Yiwei Wei


2023

pdf bib
Tackling Modality Heterogeneity with Multi-View Calibration Network for Multimodal Sentiment Detection
Yiwei Wei | Shaozu Yuan | Ruosong Yang | Lei Shen | Zhangmeizhi Li | Longbiao Wang | Meng Chen
Proceedings of the 61st Annual Meeting of the Association for Computational Linguistics (Volume 1: Long Papers)

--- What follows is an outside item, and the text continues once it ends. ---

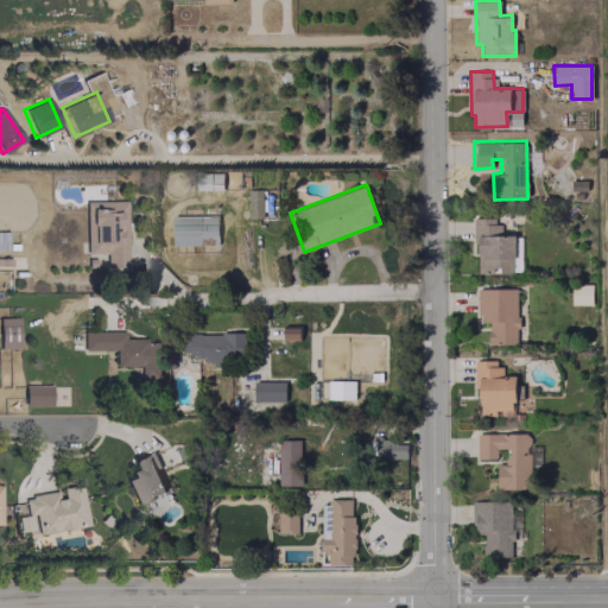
[(263,217),(261,189),(247,190),(248,217),(263,217)]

With the popularity of social media, detecting sentiment from multimodal posts (e.g. image-text pairs) has attracted substantial attention recently. Existing works mainly focus on fusing different features but ignore the challenge of modality heterogeneity. Specifically, different modalities with inherent disparities may bring three problems: 1) introducing redundant visual features during feature fusion; 2) causing feature shift in the representation space; 3) leading to inconsistent annotations for different modal data. All these issues will increase the difficulty in understanding the sentiment of the multimodal content. In this paper, we propose a novel Multi-View Calibration Network (MVCN) to alleviate the above issues systematically. We first propose a text-guided fusion module with novel Sparse-Attention to reduce the negative impacts of redundant visual elements. We then devise a sentiment-based congruity constraint task to calibrate the feature shift in the representation space. Finally, we introduce an adaptive loss calibration strategy to tackle inconsistent annotated labels. Extensive experiments demonstrate the competitiveness of MVCN against previous approaches and achieve state-of-the-art results on two public benchmark datasets.